[Stored data entries]
......
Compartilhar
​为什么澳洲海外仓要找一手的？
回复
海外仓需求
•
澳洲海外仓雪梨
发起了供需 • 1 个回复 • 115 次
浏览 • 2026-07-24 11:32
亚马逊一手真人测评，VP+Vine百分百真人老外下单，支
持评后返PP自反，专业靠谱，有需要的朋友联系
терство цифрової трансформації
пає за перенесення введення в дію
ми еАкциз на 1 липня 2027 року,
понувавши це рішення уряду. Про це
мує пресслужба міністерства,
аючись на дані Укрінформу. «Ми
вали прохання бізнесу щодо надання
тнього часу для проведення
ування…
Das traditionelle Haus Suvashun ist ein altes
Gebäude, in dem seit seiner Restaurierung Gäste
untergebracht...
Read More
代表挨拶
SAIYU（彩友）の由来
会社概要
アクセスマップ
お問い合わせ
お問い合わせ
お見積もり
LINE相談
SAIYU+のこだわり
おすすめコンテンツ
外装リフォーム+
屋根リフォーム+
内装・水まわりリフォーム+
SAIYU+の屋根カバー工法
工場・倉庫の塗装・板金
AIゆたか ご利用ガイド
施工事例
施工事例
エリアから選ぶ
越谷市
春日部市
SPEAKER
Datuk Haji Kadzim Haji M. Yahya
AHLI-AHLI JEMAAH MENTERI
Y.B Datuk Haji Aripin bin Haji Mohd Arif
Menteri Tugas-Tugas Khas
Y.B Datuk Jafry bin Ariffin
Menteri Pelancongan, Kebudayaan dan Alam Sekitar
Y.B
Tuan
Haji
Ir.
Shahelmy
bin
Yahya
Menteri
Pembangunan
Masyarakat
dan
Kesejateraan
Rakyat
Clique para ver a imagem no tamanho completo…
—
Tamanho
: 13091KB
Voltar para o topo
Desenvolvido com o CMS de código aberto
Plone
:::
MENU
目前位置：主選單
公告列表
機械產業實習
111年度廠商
......
» **TASK REQUIREMENTS**:
Rewrite the entries, from the very first line through the line containing "аючись на дані", as a JSON list of strings with one string per line and blank lines omitted.

» **ANSWER BOX**:
[
  "Compartilhar",
  "​为什么澳洲海外仓要找一手的？",
  "回复",
  "海外仓需求",
  "•",
  "澳洲海外仓雪梨",
  "发起了供需 • 1 个回复 • 115 次",
  "浏览 • 2026-07-24 11:32",
  "亚马逊一手真人测评，VP+Vine百分百真人老外下单，支",
  "持评后返PP自反，专业靠谱，有需要的朋友联系",
  "терство цифрової трансформації",
  "пає за перенесення введення в дію",
  "ми еАкциз на 1 липня 2027 року,",
  "понувавши це рішення уряду. Про це",
  "мує пресслужба міністерства,",
  "аючись на дані Укрінформу. «Ми"
]